_Dataset excerpts_:
--- BEGIN ---

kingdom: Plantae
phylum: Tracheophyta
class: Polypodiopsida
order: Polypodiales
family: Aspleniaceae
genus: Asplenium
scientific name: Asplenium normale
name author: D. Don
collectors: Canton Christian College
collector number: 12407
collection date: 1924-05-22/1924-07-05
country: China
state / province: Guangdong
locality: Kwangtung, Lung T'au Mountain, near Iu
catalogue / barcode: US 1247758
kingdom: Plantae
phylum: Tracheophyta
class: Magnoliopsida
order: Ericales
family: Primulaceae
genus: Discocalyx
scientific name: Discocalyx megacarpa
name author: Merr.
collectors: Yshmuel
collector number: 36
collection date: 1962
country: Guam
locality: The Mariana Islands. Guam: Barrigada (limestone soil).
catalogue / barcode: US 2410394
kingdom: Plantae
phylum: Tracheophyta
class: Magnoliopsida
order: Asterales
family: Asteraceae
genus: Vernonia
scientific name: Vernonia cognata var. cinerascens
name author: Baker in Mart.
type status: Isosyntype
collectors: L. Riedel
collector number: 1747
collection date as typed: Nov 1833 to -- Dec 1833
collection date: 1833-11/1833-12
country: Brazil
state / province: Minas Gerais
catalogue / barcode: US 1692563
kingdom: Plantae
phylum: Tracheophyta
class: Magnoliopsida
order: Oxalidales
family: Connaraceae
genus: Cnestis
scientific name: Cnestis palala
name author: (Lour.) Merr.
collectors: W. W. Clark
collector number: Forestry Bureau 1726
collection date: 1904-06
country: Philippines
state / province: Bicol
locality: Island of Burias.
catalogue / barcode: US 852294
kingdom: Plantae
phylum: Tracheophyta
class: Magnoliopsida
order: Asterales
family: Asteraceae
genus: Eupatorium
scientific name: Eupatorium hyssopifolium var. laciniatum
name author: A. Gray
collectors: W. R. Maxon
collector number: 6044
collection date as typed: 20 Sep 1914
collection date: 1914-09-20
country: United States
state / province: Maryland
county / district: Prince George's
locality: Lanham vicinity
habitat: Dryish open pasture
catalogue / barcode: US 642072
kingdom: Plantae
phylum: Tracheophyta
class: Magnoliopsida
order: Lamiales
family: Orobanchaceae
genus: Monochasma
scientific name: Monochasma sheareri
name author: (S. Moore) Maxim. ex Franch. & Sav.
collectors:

--- END ---

_Work to be completed_:
Arrange every line of the material above as a numbered list, omitting any blank lines.

_Task output_:
1. kingdom: Plantae
2. phylum: Tracheophyta
3. class: Polypodiopsida
4. order: Polypodiales
5. family: Aspleniaceae
6. genus: Asplenium
7. scientific name: Asplenium normale
8. name author: D. Don
9. collectors: Canton Christian College
10. collector number: 12407
11. collection date: 1924-05-22/1924-07-05
12. country: China
13. state / province: Guangdong
14. locality: Kwangtung, Lung T'au Mountain, near Iu
15. catalogue / barcode: US 1247758
16. kingdom: Plantae
17. phylum: Tracheophyta
18. class: Magnoliopsida
19. order: Ericales
20. family: Primulaceae
21. genus: Discocalyx
22. scientific name: Discocalyx megacarpa
23. name author: Merr.
24. collectors: Yshmuel
25. collector number: 36
26. collection date: 1962
27. country: Guam
28. locality: The Mariana Islands. Guam: Barrigada (limestone soil).
29. catalogue / barcode: US 2410394
30. kingdom: Plantae
31. phylum: Tracheophyta
32. class: Magnoliopsida
33. order: Asterales
34. family: Asteraceae
35. genus: Vernonia
36. scientific name: Vernonia cognata var. cinerascens
37. name author: Baker in Mart.
38. type status: Isosyntype
39. collectors: L. Riedel
40. collector number: 1747
41. collection date as typed: Nov 1833 to -- Dec 1833
42. collection date: 1833-11/1833-12
43. country: Brazil
44. state / province: Minas Gerais
45. catalogue / barcode: US 1692563
46. kingdom: Plantae
47. phylum: Tracheophyta
48. class: Magnoliopsida
49. order: Oxalidales
50. family: Connaraceae
51. genus: Cnestis
52. scientific name: Cnestis palala
53. name author: (Lour.) Merr.
54. collectors: W. W. Clark
55. collector number: Forestry Bureau 1726
56. collection date: 1904-06
57. country: Philippines
58. state / province: Bicol
59. locality: Island of Burias.
60. catalogue / barcode: US 852294
61. kingdom: Plantae
62. phylum: Tracheophyta
63. class: Magnoliopsida
64. order: Asterales
65. family: Asteraceae
66. genus: Eupatorium
67. scientific name: Eupatorium hyssopifolium var. laciniatum
68. name author: A. Gray
69. collectors: W. R. Maxon
70. collector number: 6044
71. collection date as typed: 20 Sep 1914
72. collection date: 1914-09-20
73. country: United States
74. state / province: Maryland
75. county / district: Prince George's
76. locality: Lanham vicinity
77. habitat: Dryish open pasture
78. catalogue / barcode: US 642072
79. kingdom: Plantae
80. phylum: Tracheophyta
81. class: Magnoliopsida
82. order: Lamiales
83. family: Orobanchaceae
84. genus: Monochasma
85. scientific name: Monochasma sheareri
86. name author: (S. Moore) Maxim. ex Franch. & Sav.
87. collectors:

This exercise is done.